## AIM OF THE TASK
Reproduce the records word for word, apart from the images they contain.
═════ EXERCISE INPUTS ═════
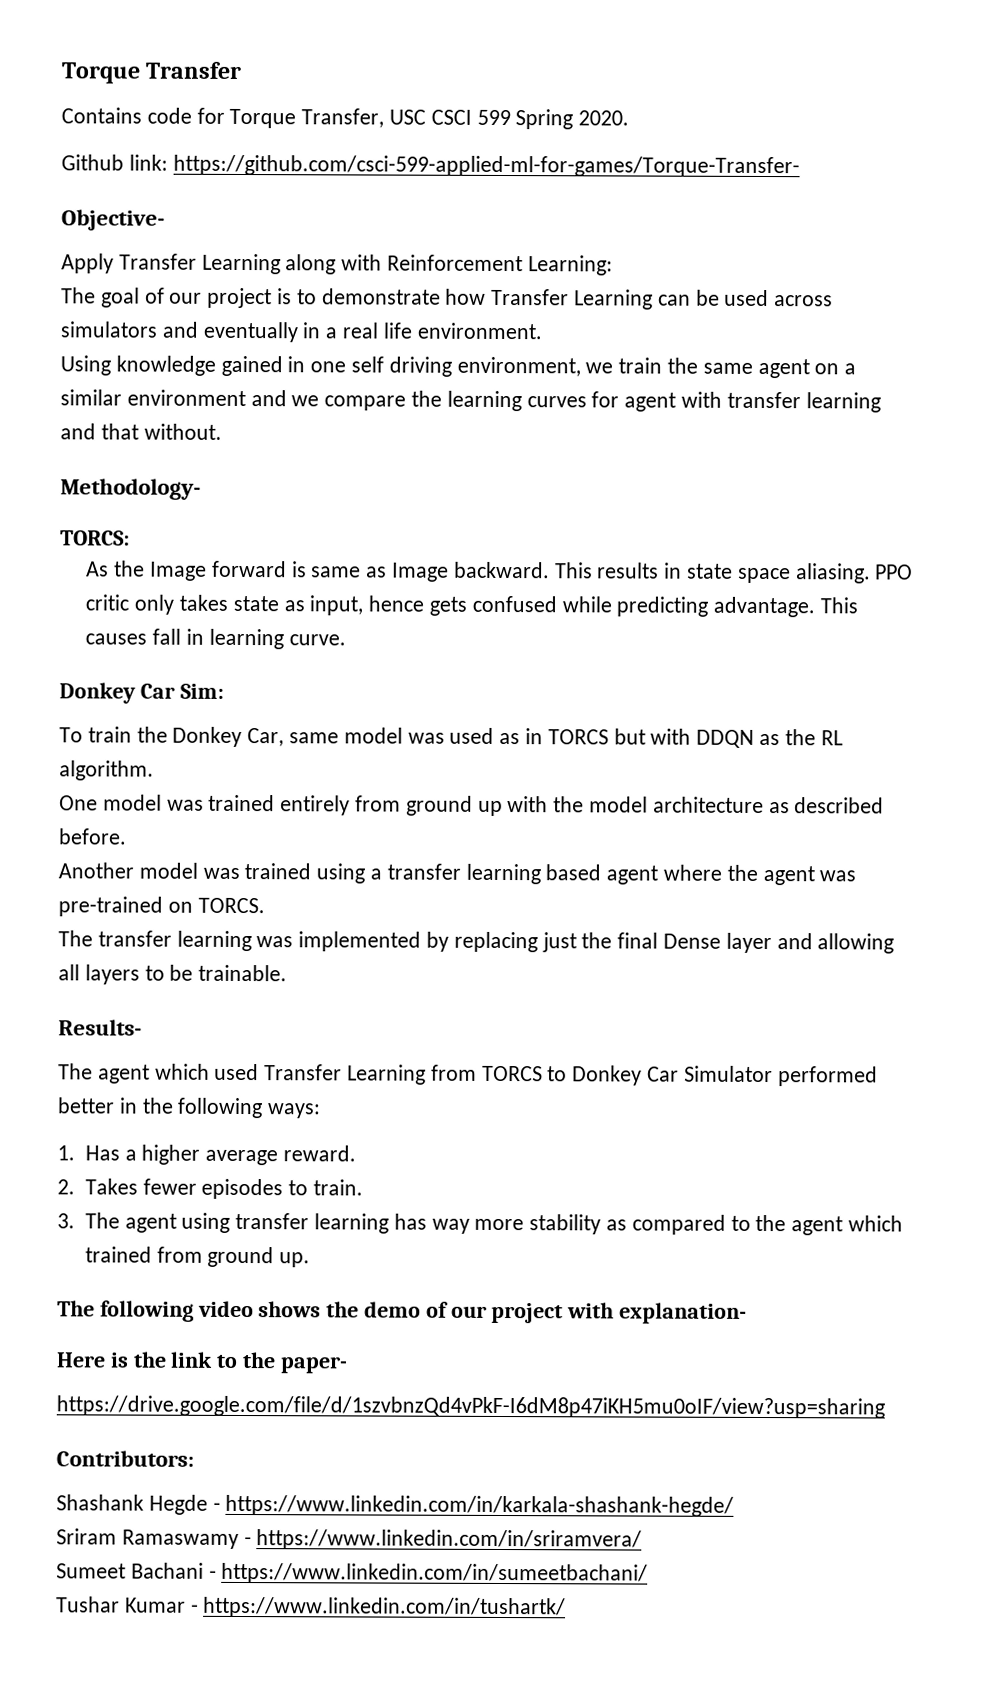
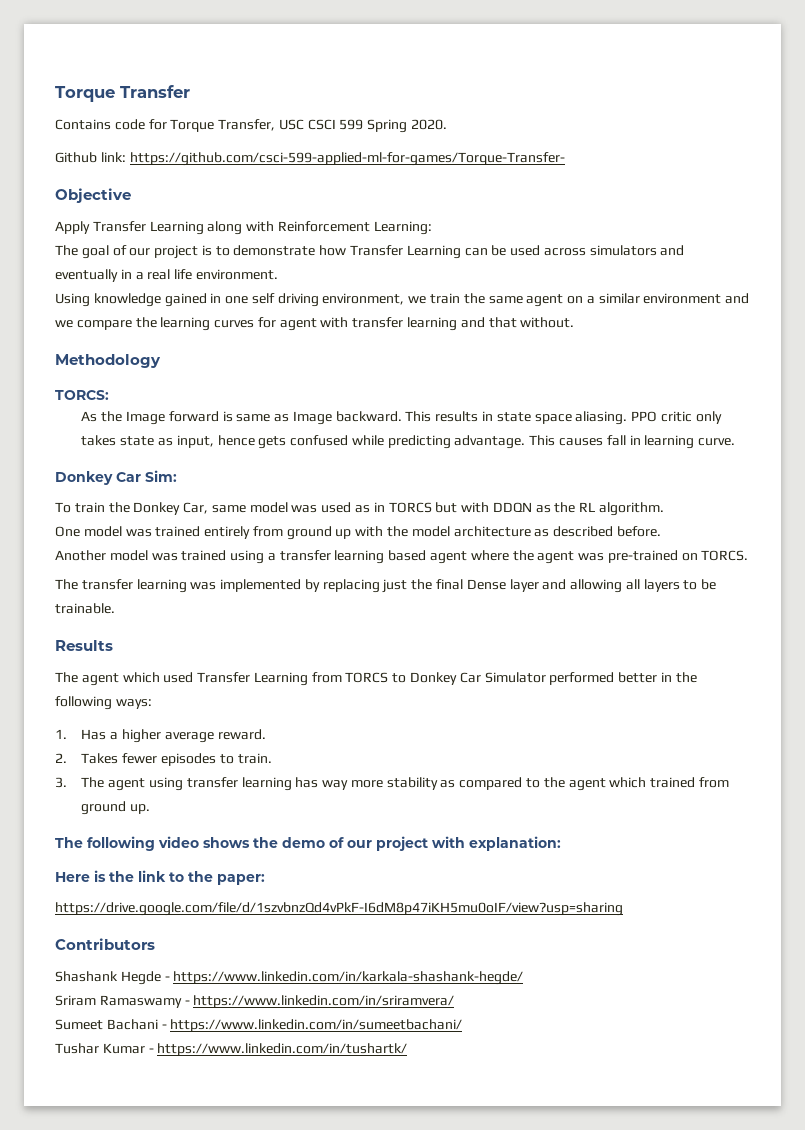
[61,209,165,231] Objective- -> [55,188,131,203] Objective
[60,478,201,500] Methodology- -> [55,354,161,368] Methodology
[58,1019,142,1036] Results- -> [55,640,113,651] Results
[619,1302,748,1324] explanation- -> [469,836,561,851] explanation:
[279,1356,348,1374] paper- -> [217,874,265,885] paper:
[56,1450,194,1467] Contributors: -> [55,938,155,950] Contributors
═════
## PROBLEM SOLUTION
[61,209,165,231] Objective- -> [55,188,131,203] Objective
[60,478,201,500] Methodology- -> [55,354,161,368] Methodology
[58,1019,142,1036] Results- -> [55,640,113,651] Results
[619,1302,748,1324] explanation- -> [469,836,561,851] explanation:
[279,1356,348,1374] paper- -> [217,874,265,885] paper:
[56,1450,194,1467] Contributors: -> [55,938,155,950] Contributors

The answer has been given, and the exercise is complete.